Moving on to around 15 days post-conception, we then meet Melanie Gaydos, an internationally renowned model. Melanie suffers from a type of ectodermal dysplasia which has caused some disfiguring features which have led many to facial, hair and skin abnormalities. Notwithstanding these difficulties, Melanie has forged a highly successful career which must surely give encouragement to others who have overt disabilities and who wish to plough their own furrow. The mutation which has been found in Melanie's TP63 gene explains the genetic cause of her condition which begins to alter otherwise normal development at the
15 day stage. The theme of a fulfilled life despite developmental abnormalities continues with the story of Randy Foye, a champion basketball player who has dextrocardia and complete
situs
inversus i.e. the positions of all of his organs are reversed. This variation from normal occurs at about 19 days post-conception.

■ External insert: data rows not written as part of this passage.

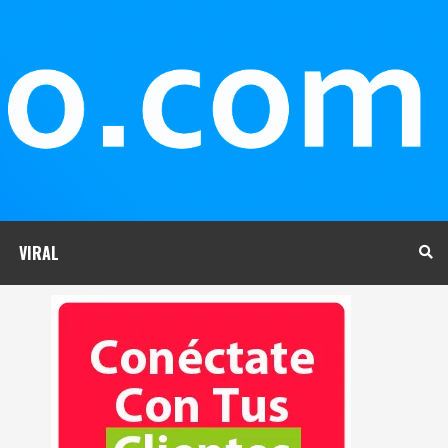
VIRAL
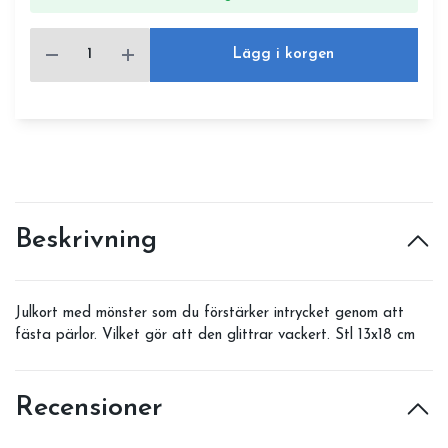
Lägg i korgen
Beskrivning
Julkort med mönster som du förstärker intrycket genom att
fästa pärlor. Vilket gör att den glittrar vackert. Stl 13x18 cm
Recensioner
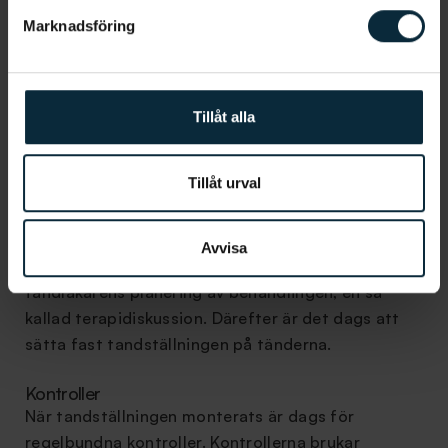
gällande dina tänder sker. Allt för att tandläkaren
Marknadsföring
ska få en sådan klar bild som möjligt och anpassa
behandlingen efter dig.
Om du inte varit på en basundersökning hos
Tillåt alla
tandläkaren under de senaste sex månaderna skall
också en sådan göras innan behandlingen
Tillåt urval
fortskrider.
Diskussion och insättning
Avvisa
Nästa steg är att du och din tandläkare går igenom
tandläkarens planering av behandlingen, en så
kallad terapidiskussion. Därefter är det dags att
sätta fast tandställningen på tänderna.
Kontroller
När tandställningen monterats är dags för
regelbundna kontroller. Kontrollerna brukar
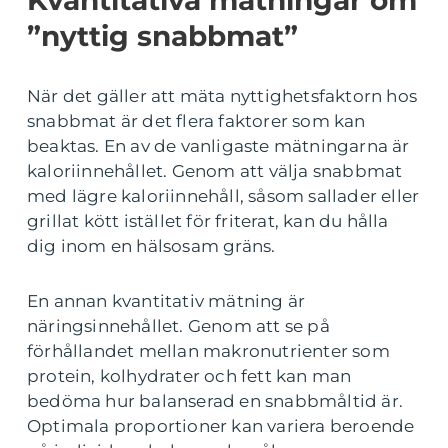
Kvantitativa mätningar om
”nyttig snabbmat”
När det gäller att mäta nyttighetsfaktorn hos
snabbmat är det flera faktorer som kan
beaktas. En av de vanligaste mätningarna är
kaloriinnehållet. Genom att välja snabbmat
med lägre kaloriinnehåll, såsom sallader eller
grillat kött istället för friterat, kan du hålla
dig inom en hälsosam gräns.
En annan kvantitativ mätning är
näringsinnehållet. Genom att se på
förhållandet mellan makronutrienter som
protein, kolhydrater och fett kan man
bedöma hur balanserad en snabbmåltid är.
Optimala proportioner kan variera beroende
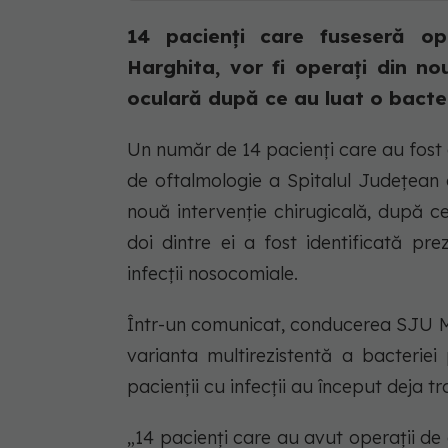
14 pacienți care fuseseră op
Harghita, vor fi operați din no
oculară după ce au luat o bacter
Un număr de 14 pacienți care au fost op
de oftalmologie a Spitalul Județean 
nouă intervenție chirugicală, după ce
doi dintre ei a fost identificată p
infecții nosocomiale.
Într-un comunicat, conducerea SJU M
varianta multirezistentă a bacteriei 
pacienții cu infecții au început deja tr
„14 pacienți care au avut operații de 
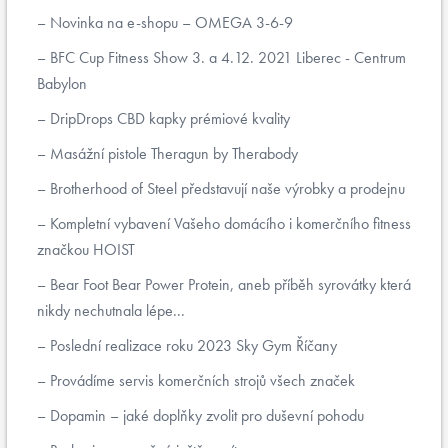
Novinka na e-shopu – OMEGA 3-6-9
BFC Cup Fitness Show 3. a 4.12. 2021 Liberec - Centrum
Babylon
DripDrops CBD kapky prémiové kvality
Masážní pistole Theragun by Therabody
Brotherhood of Steel představují naše výrobky a prodejnu
Kompletní vybavení Vašeho domácího i komerčního fitness
značkou HOIST
Bear Foot Bear Power Protein, aneb příběh syrovátky která
nikdy nechutnala lépe...
Poslední realizace roku 2023 Sky Gym Říčany
Provádíme servis komerčních strojů všech značek
Dopamin – jaké doplňky zvolit pro duševní pohodu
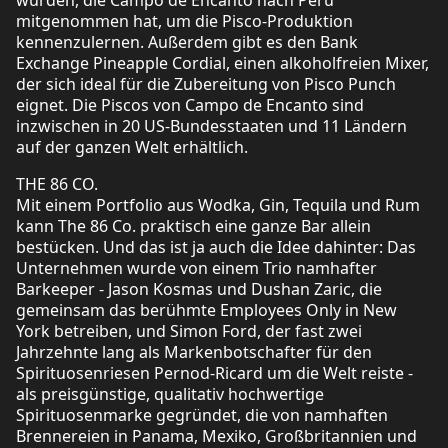
mitgenommen hat, um die Pisco-Produktion
kennenzulernen. Außerdem gibt es den Bank
Exchange Pineapple Cordial, einen alkoholfreien Mixer,
der sich ideal für die Zubereitung von Pisco Punch
eignet. Die Piscos von Campo de Encanto sind
inzwischen in 20 US-Bundesstaaten und 11 Ländern
auf der ganzen Welt erhältlich.
THE 86 CO.
Mit einem Portfolio aus Wodka, Gin, Tequila und Rum
kann The 86 Co. praktisch eine ganze Bar allein
bestücken. Und das ist ja auch die Idee dahinter: Das
Unternehmen wurde von einem Trio namhafter
Barkeeper - Jason Kosmas und Dushan Zaric, die
gemeinsam das berühmte Employees Only in New
York betreiben, und Simon Ford, der fast zwei
Jahrzehnte lang als Markenbotschafter für den
Spirituosenriesen Pernod-Ricard um die Welt reiste -
als preisgünstige, qualitativ hochwertige
Spirituosenmarke gegründet, die von namhaften
Brennereien in Panama, Mexiko, Großbritannien und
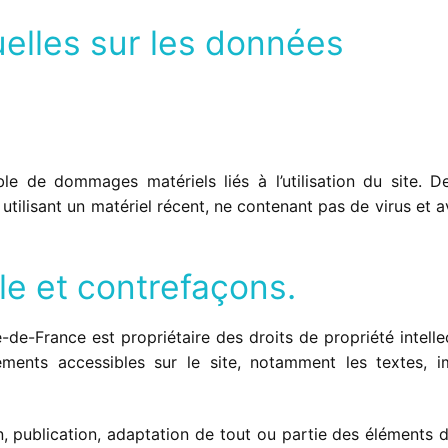
uelles sur les données
le de dommages matériels liés à l’utilisation du site. De
n utilisant un matériel récent, ne contenant pas de virus et 
lle et contrefaçons.
-de-France est propriétaire des droits de propriété intelle
éments accessibles sur le site, notamment les textes, i
, publication, adaptation de tout ou partie des éléments d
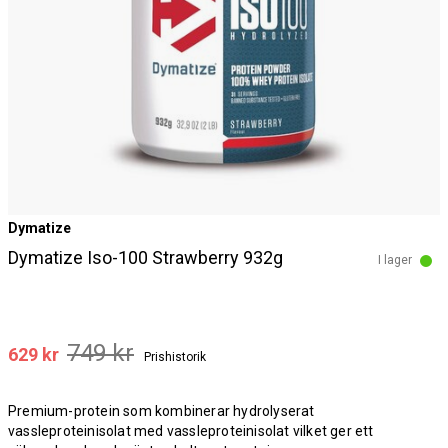
Dymatize
Dymatize Iso-100 Strawberry 932g
I lager
749 kr
629 kr
Prishistorik
Premium-protein som kombinerar hydrolyserat
vassleproteinisolat med vassleproteinisolat vilket ger ett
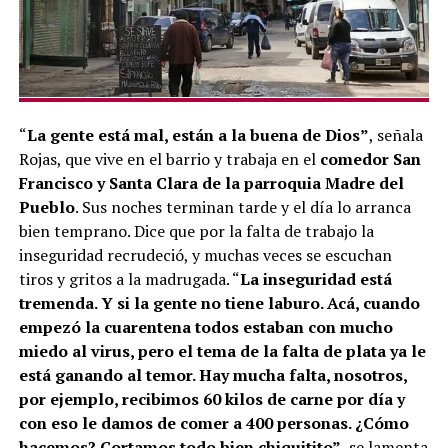
“
La gente está mal, están a la buena de Dios”
, señala
Rojas, que vive en el barrio y trabaja en el
comedor San
Francisco y Santa Clara de la parroquia Madre del
Pueblo
. Sus noches terminan tarde y el día lo arranca
bien temprano. Dice que por la falta de trabajo la
inseguridad recrudeció, y muchas veces se escuchan
tiros y gritos a la madrugada. “
La inseguridad está
tremenda. Y si la gente no tiene laburo. Acá, cuando
empezó la cuarentena todos estaban con mucho
miedo al virus, pero el tema de la falta de plata ya le
está ganando al temor. Hay mucha falta, nosotros,
por ejemplo, recibimos 60 kilos de carne por día y
con eso le damos de comer a 400 personas. ¿Cómo
hacemos? Cortamos todo bien chiquitito”,
se lamenta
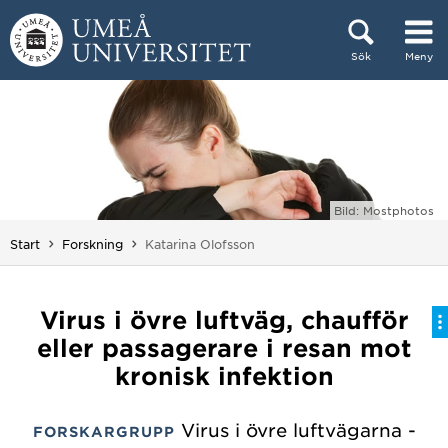
Hoppa direkt till innehållet
Sök
Meny
Huvudmenyn dold.
Bild: Mostphotos
Du är här:
Start
Forskning
Katarina Olofsson
Virus i övre luftväg, chaufför
eller passagerare i resan mot
kronisk infektion
Virus i övre luftvägarna -
FORSKARGRUPP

Moseley often betrays his own emotions in this series and we see this as, with the happy parents, he wonders at, and celebrates, the early heartbeat of an embryo at around five weeks gestation. Then he shows us a little girl found to have aortic stenosis, an abnormality which is fatal if untreated and which has its origin around the sixth developmental week. Because such abnormalities can be detected during mid-pregnancy, curative surgical treatment can be planned; the
follow up in this family was also very positive. As the tour of the first eight weeks is completed we meet a family from Brazil in which half of several sibships have hands with six digits. The majority view in this family is that six digits is an advantage and they would not have opted to change this were such options available.

Apart from the understanding of human development implicit in this documentary, I was left with a strong belief that even the most striking abnormalities can be accepted and the consequent difficulties overcome. Even more, I saluted the early members of the Dysmorphology Club and all the clinicians worldwide, who had so carefully documented human congenital malformations that the myriad of molecular findings of recent years could be speedily matched with accurate diagnoses and incredibly detailed catalogues of clinical findings.